> STUDY TEXT:
In this randomized clinical trial including 894 adults, a strategy of NT-proBNP–guided therapy compared with usual care did not significantly improve time to first hospitalization or cardiovascular mortality (hazard ratio, 0.98).
These findings do not support NT-proBNP–guided therapy for management of heart failure with reduced ejection fraction.
The natriuretic peptides are biochemical markers of heart failure (HF) severity and predictors of adverse outcomes. Smaller studies have evaluated adjusting HF therapy based on natriuretic peptide levels (“guided therapy”) with inconsistent results.
To determine whether an amino-terminal pro–B-type natriuretic peptide (NT-proBNP)–guided treatment strategy improves clinical outcomes vs usual care in high-risk patients with HF and reduced ejection fraction (HFrEF).
Design, Settings, and Participants
The Guiding Evidence Based Therapy Using Biomarker Intensified Treatment in Heart Failure (GUIDE-IT) study was a randomized multicenter clinical trial conducted between January 16, 2013, and September 20, 2016, at 45 clinical sites in the United States and Canada. This study planned to randomize 1100 patients with HFrEF (ejection fraction ≤40%), elevated natriuretic peptide levels within the prior 30 days, and a history of a prior HF event (HF hospitalization or equivalent) to either an NT-proBNP–guided strategy or usual care.
Patients were randomized to either an NT-proBNP–guided strategy or usual care. Patients randomized to the guided strategy (n = 446) had HF therapy titrated with the goal of achieving a target NT-proBNP of less than 1000 pg/mL. Patients randomized to usual care (n = 448) had HF care in accordance with published guidelines, with emphasis on titration of proven neurohormonal therapies for HF. Serial measurement of NT-proBNP testing was discouraged in the usual care group.
Main Outcomes and Measures
The primary end point was the composite of time-to-first HF hospitalization or cardiovascular mortality. Prespecified secondary end points included all-cause mortality, total hospitalizations for HF, days alive and not hospitalized for cardiovascular reasons, the individual components on the primary end point, and adverse events.

> QUESTIONS ON THE MATERIAL:
A - Answer the following from the heart failure trial summary above:
(i) At how many clinical sites was the study conducted?
(ii) What NT-proBNP target did therapy in the guided strategy aim to reach?
(iii) What hazard ratio is reported for the comparison of guided therapy with usual care?
B - Duplicate the part of the heart failure trial summary above that opens with the words containing "In this randomized" and closes with "with inconsistent results.".

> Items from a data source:

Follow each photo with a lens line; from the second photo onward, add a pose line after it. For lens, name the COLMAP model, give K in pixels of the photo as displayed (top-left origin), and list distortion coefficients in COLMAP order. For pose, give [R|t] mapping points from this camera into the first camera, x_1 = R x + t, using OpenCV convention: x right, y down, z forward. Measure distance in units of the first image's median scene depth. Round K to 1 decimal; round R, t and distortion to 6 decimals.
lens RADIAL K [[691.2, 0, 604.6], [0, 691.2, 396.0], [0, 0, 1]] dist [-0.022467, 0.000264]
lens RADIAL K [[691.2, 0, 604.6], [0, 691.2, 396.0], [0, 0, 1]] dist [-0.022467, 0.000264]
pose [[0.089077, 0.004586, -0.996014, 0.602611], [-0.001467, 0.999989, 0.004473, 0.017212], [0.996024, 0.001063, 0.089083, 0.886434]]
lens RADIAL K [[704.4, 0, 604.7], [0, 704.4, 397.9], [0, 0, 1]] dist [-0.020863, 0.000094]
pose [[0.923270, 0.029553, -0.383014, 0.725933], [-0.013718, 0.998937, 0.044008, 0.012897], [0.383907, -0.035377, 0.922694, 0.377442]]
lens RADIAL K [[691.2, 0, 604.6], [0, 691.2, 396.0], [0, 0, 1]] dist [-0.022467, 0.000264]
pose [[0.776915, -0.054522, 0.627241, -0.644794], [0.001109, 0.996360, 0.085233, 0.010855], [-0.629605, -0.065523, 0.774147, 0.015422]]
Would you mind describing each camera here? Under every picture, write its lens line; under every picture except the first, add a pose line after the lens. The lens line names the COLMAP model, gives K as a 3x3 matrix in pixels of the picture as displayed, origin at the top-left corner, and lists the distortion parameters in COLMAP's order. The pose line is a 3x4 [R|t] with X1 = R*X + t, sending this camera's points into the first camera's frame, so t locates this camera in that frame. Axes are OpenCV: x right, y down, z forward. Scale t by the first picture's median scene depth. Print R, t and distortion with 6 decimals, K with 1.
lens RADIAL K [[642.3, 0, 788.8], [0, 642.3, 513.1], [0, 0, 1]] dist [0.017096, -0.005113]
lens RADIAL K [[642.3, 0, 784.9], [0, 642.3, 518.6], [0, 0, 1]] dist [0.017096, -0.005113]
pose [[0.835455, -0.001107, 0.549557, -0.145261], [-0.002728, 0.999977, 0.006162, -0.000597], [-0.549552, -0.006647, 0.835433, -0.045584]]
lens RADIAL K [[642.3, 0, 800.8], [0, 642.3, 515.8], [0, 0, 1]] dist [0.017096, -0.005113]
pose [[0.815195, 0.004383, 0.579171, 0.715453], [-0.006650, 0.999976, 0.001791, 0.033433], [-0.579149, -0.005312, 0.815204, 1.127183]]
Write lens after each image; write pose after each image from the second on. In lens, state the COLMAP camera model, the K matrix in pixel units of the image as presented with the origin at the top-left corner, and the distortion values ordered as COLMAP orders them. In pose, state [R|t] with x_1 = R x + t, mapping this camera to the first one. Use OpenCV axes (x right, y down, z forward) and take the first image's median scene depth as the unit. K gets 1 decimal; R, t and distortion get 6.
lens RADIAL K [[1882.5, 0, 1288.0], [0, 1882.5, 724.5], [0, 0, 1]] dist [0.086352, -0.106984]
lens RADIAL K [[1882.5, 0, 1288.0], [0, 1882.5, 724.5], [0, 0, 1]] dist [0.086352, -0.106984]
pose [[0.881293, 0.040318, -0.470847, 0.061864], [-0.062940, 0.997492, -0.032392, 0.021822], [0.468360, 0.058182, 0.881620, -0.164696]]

> OUTPUTS IN ORDER:
A -
(i) 45 clinical sites
(ii) Less than 1000 pg/mL
(iii) 0.98

B -
In this randomized clinical trial including 894 adults, a strategy of NT-proBNP–guided therapy compared with usual care did not significantly improve time to first hospitalization or cardiovascular mortality (hazard ratio, 0.98).
These findings do not support NT-proBNP–guided therapy for management of heart failure with reduced ejection fraction.
The natriuretic peptides are biochemical markers of heart failure (HF) severity and predictors of adverse outcomes. Smaller studies have evaluated adjusting HF therapy based on natriuretic peptide levels (“guided therapy”) with inconsistent results.